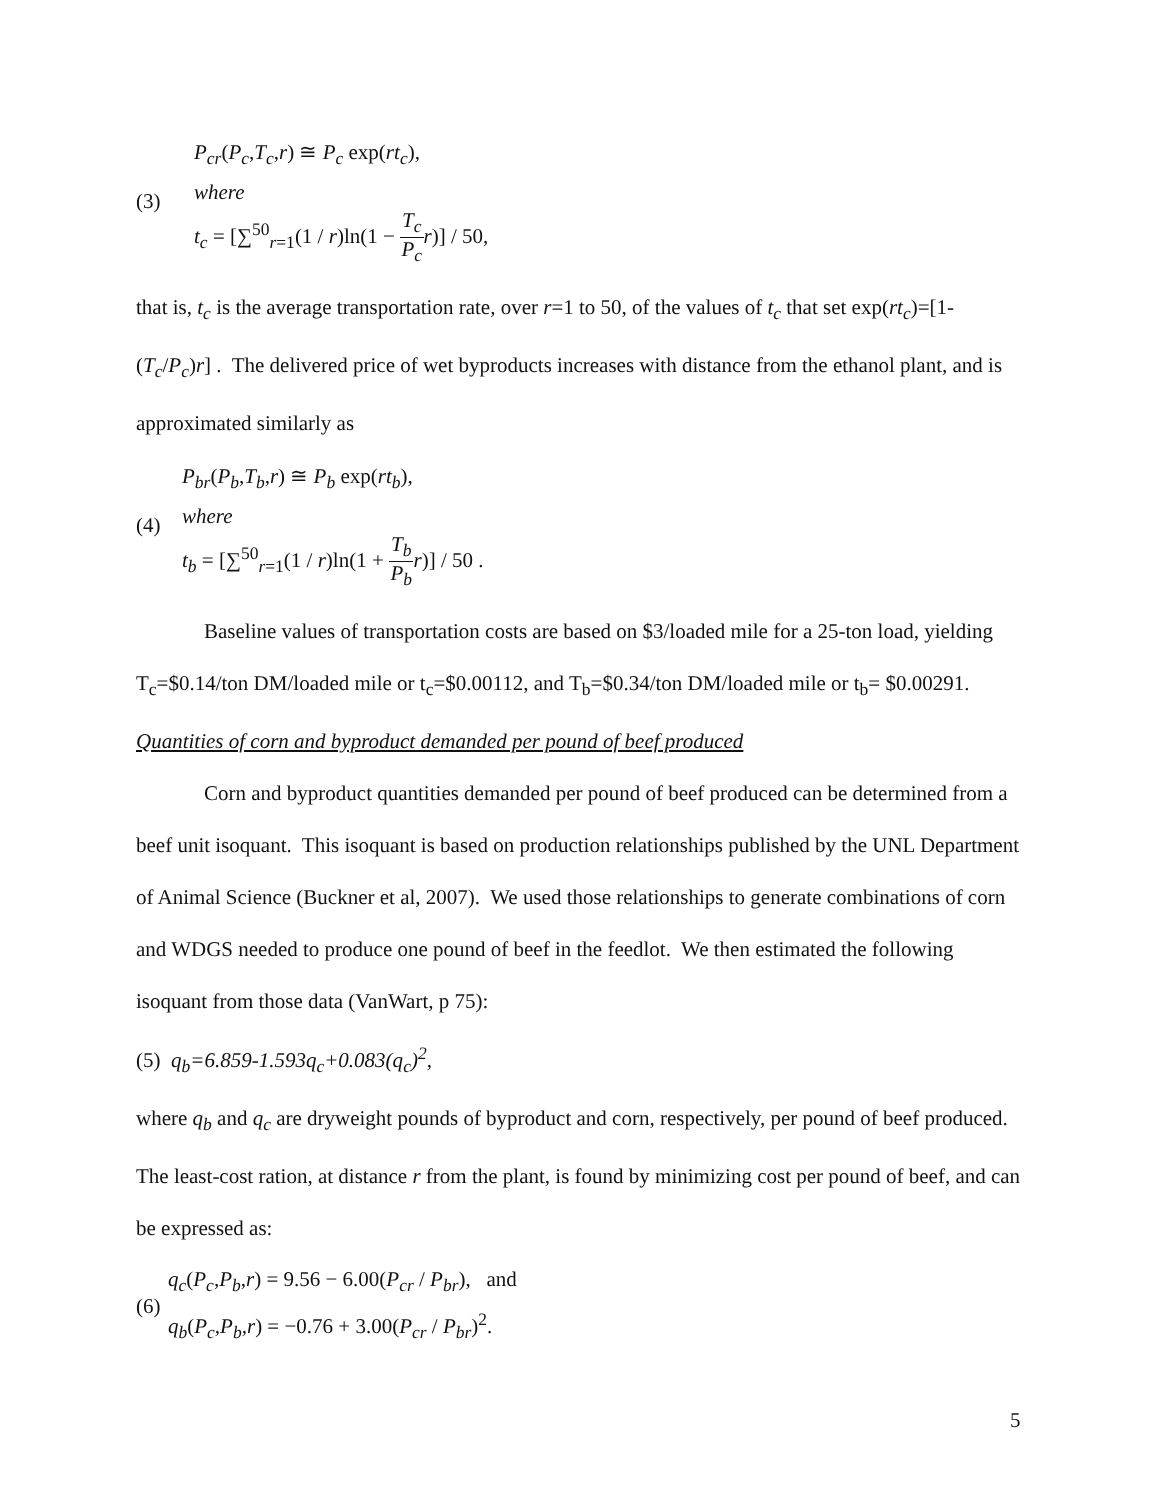(3)
P<sub>cr</sub>(P<sub>c</sub>,T<sub>c</sub>,r) ≅ P<sub>c</sub> exp(rt<sub>c</sub>),
where
t<sub>c</sub> = [∑<sup>50</sup><sub>r=1</sub>(1 / r)ln(1 − T<sub>c</sub> P<sub>c</sub> r)] / 50,
that is, t<sub>c</sub> is the average transportation rate, over r=1 to 50, of the values of t<sub>c</sub> that set exp(rt<sub>c</sub>)=[1-(T<sub>c</sub>/P<sub>c</sub>)r] . The delivered price of wet byproducts increases with distance from the ethanol plant, and is approximated similarly as
(4)
P<sub>br</sub>(P<sub>b</sub>,T<sub>b</sub>,r) ≅ P<sub>b</sub> exp(rt<sub>b</sub>),
where
t<sub>b</sub> = [∑<sup>50</sup><sub>r=1</sub>(1 / r)ln(1 + T<sub>b</sub> P<sub>b</sub> r)] / 50 .
Baseline values of transportation costs are based on $3/loaded mile for a 25-ton load, yielding T<sub>c</sub>=$0.14/ton DM/loaded mile or t<sub>c</sub>=$0.00112, and T<sub>b</sub>=$0.34/ton DM/loaded mile or t<sub>b</sub>= $0.00291.
Quantities of corn and byproduct demanded per pound of beef produced
Corn and byproduct quantities demanded per pound of beef produced can be determined from a beef unit isoquant. This isoquant is based on production relationships published by the UNL Department of Animal Science (Buckner et al, 2007). We used those relationships to generate combinations of corn and WDGS needed to produce one pound of beef in the feedlot. We then estimated the following isoquant from those data (VanWart, p 75):
(5) q<sub>b</sub>=6.859-1.593q<sub>c</sub>+0.083(q<sub>c</sub>)<sup>2</sup>,
where q<sub>b</sub> and q<sub>c</sub> are dryweight pounds of byproduct and corn, respectively, per pound of beef produced. The least-cost ration, at distance r from the plant, is found by minimizing cost per pound of beef, and can be expressed as:
(6)
q<sub>c</sub>(P<sub>c</sub>,P<sub>b</sub>,r) = 9.56 − 6.00(P<sub>cr</sub> / P<sub>br</sub>), and
q<sub>b</sub>(P<sub>c</sub>,P<sub>b</sub>,r) = −0.76 + 3.00(P<sub>cr</sub> / P<sub>br</sub>)<sup>2</sup>.
5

+===+

◆ **Assigned task**:
Beginning with the line that holds "Corn and byproduct quantities", copy the entries exactly to their last line, and leave out every earlier line.

◆ **Answer section**:
Corn and byproduct quantities demanded per pound of beef produced can be determined from a beef unit isoquant. This isoquant is based on production relationships published by the UNL Department of Animal Science (Buckner et al, 2007). We used those relationships to generate combinations of corn and WDGS needed to produce one pound of beef in the feedlot. We then estimated the following isoquant from those data (VanWart, p 75):
(5) q<sub>b</sub>=6.859-1.593q<sub>c</sub>+0.083(q<sub>c</sub>)<sup>2</sup>,
where q<sub>b</sub> and q<sub>c</sub> are dryweight pounds of byproduct and corn, respectively, per pound of beef produced. The least-cost ration, at distance r from the plant, is found by minimizing cost per pound of beef, and can be expressed as:
(6)
q<sub>c</sub>(P<sub>c</sub>,P<sub>b</sub>,r) = 9.56 − 6.00(P<sub>cr</sub> / P<sub>br</sub>), and
q<sub>b</sub>(P<sub>c</sub>,P<sub>b</sub>,r) = −0.76 + 3.00(P<sub>cr</sub> / P<sub>br</sub>)<sup>2</sup>.
5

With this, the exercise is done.